大学を変えずに博士まで進むと自然とそうなる。学科の事務員さんや図書室の司書さんとは顔見知りになって、顔と名前を覚えられたりする。

いまは博士論文の審査が始まるタイミングで、もし審査に落ちたら、就職とか学籍とか学費とかどうしようかと悩んでいる。そのことを指導教員に相談したら、「事務室のBさんに聞いた方がいいよ」と言われる。

Bさんは、たぶん一番長くいる人で、くせものとして知られている。僕も学部生の頃に学生側の窓口係をしていて関わる機会も多かったけど、少しめんどくさいところがあって苦手だった。何よりルールに厳しくて融通が効かない感じ。率直に言えば、あのおじさんに相談しに行くの嫌だなと思った。

事務室に行くと、Bさんに奥の応接スペースに案内された。メモ用紙に時系列の表を書きつけて、考えられるパターンや、明文化されてないルールなどを教えてくれる。

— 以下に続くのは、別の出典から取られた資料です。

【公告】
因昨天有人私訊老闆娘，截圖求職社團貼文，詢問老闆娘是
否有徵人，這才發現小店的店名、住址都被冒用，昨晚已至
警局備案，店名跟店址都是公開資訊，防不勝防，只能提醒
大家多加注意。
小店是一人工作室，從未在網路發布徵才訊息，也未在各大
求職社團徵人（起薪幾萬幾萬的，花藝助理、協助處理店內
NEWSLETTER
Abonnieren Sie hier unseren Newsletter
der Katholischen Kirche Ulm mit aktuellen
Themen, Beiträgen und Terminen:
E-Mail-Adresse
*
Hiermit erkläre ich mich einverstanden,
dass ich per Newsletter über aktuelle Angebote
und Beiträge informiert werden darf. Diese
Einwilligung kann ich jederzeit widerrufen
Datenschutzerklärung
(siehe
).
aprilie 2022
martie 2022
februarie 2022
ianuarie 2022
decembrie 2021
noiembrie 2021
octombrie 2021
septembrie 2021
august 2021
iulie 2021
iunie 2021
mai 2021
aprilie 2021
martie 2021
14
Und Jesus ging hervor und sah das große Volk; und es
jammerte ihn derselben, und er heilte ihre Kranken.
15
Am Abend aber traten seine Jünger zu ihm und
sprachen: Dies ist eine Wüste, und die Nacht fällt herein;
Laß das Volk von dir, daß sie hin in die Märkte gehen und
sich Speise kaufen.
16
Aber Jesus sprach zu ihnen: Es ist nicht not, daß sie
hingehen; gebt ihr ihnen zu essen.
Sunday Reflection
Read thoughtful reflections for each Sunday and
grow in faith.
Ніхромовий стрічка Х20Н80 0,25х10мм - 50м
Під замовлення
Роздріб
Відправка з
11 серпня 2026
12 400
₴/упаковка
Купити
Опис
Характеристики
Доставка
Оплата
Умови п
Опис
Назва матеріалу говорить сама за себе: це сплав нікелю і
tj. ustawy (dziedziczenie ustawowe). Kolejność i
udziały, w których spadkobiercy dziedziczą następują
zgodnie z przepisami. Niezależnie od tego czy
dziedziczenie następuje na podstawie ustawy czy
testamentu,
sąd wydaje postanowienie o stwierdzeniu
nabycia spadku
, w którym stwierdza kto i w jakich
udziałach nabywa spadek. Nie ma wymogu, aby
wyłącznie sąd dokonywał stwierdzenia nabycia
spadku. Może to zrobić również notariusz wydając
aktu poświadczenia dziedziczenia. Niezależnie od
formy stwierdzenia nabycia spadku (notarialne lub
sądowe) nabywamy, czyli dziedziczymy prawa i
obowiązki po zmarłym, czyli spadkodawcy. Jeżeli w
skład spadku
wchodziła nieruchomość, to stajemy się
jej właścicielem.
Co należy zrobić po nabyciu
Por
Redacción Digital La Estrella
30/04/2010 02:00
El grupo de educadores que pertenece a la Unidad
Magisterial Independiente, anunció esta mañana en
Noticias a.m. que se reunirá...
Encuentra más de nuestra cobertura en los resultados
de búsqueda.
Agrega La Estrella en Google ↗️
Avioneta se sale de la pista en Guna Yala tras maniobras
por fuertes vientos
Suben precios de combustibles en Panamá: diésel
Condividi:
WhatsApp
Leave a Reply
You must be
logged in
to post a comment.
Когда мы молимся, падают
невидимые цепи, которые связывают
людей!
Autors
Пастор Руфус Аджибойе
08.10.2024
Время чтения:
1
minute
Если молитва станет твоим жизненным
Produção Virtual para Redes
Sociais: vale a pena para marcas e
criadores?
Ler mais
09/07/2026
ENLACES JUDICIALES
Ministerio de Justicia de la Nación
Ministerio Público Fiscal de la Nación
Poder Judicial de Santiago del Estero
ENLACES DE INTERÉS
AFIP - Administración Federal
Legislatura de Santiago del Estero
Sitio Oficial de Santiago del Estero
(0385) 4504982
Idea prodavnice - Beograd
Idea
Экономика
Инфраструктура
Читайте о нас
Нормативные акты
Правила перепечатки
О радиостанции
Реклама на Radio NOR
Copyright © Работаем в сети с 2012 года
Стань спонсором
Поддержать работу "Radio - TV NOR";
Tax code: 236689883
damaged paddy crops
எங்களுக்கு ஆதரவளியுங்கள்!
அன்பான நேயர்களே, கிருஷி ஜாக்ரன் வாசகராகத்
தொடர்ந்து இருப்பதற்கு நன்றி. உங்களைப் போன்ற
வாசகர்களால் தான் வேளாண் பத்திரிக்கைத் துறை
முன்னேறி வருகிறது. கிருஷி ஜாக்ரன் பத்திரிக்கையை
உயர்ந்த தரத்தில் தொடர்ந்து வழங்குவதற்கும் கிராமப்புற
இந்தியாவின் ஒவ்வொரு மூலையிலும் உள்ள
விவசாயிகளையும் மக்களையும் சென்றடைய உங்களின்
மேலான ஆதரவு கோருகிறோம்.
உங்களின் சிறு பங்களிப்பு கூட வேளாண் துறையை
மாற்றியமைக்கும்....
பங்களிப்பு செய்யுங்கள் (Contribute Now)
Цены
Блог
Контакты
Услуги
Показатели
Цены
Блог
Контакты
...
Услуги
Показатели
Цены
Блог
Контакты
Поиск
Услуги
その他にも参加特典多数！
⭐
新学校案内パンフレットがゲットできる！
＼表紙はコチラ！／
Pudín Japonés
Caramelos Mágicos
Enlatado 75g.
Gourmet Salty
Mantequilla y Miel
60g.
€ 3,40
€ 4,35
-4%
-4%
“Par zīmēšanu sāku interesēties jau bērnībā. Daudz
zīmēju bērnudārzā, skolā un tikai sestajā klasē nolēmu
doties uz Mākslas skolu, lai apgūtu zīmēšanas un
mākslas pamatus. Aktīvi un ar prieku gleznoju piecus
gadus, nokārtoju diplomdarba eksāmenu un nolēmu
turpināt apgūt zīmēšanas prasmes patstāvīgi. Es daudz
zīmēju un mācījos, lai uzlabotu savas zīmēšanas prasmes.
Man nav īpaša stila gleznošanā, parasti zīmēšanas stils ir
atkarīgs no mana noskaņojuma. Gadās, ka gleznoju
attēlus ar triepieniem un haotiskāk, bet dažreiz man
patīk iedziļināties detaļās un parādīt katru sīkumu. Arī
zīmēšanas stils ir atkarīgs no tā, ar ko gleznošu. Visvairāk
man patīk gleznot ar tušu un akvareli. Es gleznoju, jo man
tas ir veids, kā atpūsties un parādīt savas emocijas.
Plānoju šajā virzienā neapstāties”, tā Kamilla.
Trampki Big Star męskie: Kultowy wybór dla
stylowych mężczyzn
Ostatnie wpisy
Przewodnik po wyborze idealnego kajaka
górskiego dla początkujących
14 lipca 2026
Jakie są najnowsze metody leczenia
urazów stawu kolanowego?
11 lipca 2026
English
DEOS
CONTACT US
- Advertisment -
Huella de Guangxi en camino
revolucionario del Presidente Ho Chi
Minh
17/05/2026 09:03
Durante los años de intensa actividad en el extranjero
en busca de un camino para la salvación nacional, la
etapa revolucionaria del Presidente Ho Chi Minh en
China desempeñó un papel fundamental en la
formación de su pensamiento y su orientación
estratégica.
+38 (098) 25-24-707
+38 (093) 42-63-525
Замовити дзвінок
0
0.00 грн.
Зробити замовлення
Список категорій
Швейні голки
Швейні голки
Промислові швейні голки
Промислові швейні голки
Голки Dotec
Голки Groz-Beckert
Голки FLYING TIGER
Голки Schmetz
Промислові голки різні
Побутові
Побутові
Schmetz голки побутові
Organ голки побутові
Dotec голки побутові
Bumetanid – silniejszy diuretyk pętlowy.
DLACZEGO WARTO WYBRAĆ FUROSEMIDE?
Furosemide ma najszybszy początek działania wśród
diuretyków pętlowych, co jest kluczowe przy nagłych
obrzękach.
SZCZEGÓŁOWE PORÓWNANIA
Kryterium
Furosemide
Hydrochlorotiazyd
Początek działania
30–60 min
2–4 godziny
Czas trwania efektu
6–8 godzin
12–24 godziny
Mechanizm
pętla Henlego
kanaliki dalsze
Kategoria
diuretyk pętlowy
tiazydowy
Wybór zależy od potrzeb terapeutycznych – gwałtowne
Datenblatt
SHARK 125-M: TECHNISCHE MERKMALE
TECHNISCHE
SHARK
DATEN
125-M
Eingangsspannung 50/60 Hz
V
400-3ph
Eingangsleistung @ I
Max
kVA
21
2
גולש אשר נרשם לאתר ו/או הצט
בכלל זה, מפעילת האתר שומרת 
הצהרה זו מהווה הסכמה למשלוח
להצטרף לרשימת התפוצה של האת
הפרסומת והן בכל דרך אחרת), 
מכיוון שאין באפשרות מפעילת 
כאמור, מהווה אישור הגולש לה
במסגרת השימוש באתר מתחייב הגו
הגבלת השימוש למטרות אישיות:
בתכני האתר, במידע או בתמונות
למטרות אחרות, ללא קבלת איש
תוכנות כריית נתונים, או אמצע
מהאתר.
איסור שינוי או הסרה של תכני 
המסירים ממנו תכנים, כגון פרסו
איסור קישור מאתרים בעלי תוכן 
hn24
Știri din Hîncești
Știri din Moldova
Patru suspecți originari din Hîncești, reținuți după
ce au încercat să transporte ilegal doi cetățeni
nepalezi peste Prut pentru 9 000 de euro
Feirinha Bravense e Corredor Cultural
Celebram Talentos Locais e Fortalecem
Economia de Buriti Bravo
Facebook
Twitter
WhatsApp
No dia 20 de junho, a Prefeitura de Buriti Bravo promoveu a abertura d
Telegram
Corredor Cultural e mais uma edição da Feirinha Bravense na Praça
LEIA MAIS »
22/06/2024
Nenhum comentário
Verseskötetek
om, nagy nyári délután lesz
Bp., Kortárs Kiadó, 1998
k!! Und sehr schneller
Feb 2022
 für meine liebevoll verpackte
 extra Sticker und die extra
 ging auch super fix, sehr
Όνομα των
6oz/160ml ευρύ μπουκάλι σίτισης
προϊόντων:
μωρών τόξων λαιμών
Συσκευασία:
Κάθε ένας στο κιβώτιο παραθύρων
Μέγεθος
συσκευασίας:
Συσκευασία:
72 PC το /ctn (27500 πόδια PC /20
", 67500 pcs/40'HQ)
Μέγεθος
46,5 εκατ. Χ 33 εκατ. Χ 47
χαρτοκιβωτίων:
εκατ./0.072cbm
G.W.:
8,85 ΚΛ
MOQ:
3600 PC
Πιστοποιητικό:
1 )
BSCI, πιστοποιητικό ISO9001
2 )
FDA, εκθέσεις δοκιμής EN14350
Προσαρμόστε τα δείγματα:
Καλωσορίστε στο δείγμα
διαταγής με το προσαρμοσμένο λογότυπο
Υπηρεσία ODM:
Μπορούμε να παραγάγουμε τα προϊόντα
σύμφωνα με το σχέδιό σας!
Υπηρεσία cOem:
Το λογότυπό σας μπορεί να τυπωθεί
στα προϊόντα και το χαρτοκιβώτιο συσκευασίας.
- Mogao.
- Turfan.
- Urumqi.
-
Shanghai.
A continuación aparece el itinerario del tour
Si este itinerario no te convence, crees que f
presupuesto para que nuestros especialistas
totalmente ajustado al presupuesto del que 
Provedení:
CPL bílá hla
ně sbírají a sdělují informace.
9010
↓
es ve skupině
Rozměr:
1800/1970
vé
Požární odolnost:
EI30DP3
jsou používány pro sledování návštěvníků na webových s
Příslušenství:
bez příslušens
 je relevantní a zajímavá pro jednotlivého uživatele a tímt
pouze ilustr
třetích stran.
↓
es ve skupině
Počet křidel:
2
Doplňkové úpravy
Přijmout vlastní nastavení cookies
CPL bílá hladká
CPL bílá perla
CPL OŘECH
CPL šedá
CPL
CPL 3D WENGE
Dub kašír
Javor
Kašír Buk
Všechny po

大学というところも世間と同じで、学生が知ることができなかったり、そもそも書かれていないルールがたくさんあるところだ。

彼は僕を傷つけるようなフレーズを避けてたり、職務上言えないことを避けながらも、僕のいまの状況に即しながら、アドバイスをくれる。

もちろんいまの審査でスムーズに学位を取ることがベストで、そのほかのベターな選択肢を話し合う。最後にはBさんから、とりあえずいまの審査で合格できますように、みたいなことを言われて、僕は事務室を後にした。

あれ、この人こんなに優しかったっけ、と思う。もちろん職務上のことであることはわかっているのだけど。あと彼の中で、ルールへの融通の効かなさみたいなものと、ルールの中でなんとか包摂してくれようとする優しさみたいなものは繋がっているのかもしれない。

自分は人を見る目はある方だと思ってたし、あのおじさんが違う人間になったわけではないのに、印象が変わる。自分の置かれた状況や人に対する態度があの頃と変わったということもあるのだろう。お世話になったり、優しくされたりすると、その人の見え方が変わるというのは、なんだか都合のいい人間だなと思う。